__Exercise details__
From the entries below, copy every line that has the word "zbiranje".

__Exercise inputs__
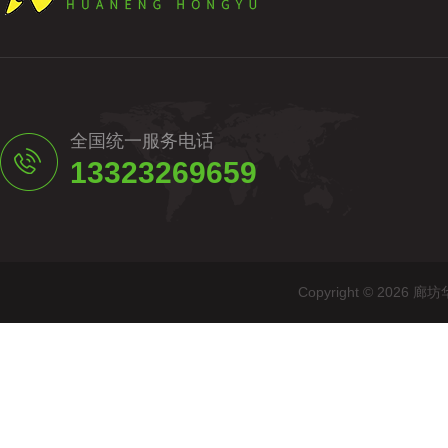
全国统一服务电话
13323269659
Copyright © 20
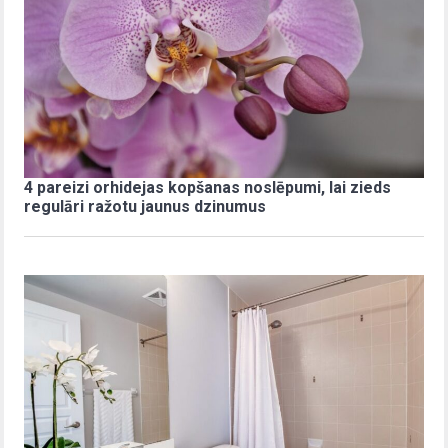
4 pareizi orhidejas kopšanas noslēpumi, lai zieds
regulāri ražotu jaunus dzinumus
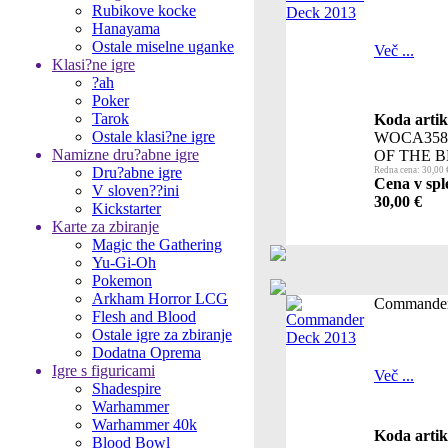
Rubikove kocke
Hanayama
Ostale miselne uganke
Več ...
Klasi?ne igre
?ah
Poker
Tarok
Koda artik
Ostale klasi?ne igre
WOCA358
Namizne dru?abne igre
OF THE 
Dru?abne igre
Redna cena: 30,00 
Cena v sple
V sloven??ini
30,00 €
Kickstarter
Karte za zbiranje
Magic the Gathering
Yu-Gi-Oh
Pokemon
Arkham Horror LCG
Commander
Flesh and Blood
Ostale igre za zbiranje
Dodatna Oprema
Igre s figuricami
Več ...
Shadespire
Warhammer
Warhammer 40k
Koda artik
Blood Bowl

* * *

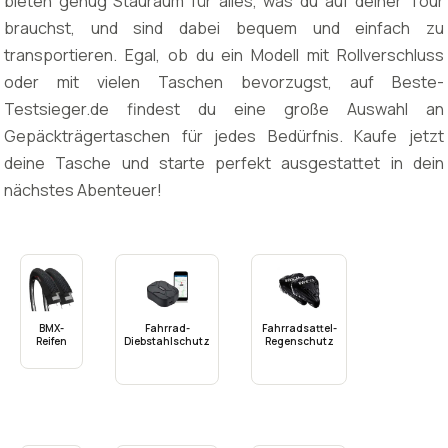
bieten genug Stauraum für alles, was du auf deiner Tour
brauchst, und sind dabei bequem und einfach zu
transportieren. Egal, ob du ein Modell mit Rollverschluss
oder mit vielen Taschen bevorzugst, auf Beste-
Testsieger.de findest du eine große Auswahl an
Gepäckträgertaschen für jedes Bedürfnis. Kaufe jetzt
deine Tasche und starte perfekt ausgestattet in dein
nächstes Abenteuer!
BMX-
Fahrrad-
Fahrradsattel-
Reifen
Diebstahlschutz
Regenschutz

__Output for this exercise__
Karte za zbiranje
Ostale igre za zbiranje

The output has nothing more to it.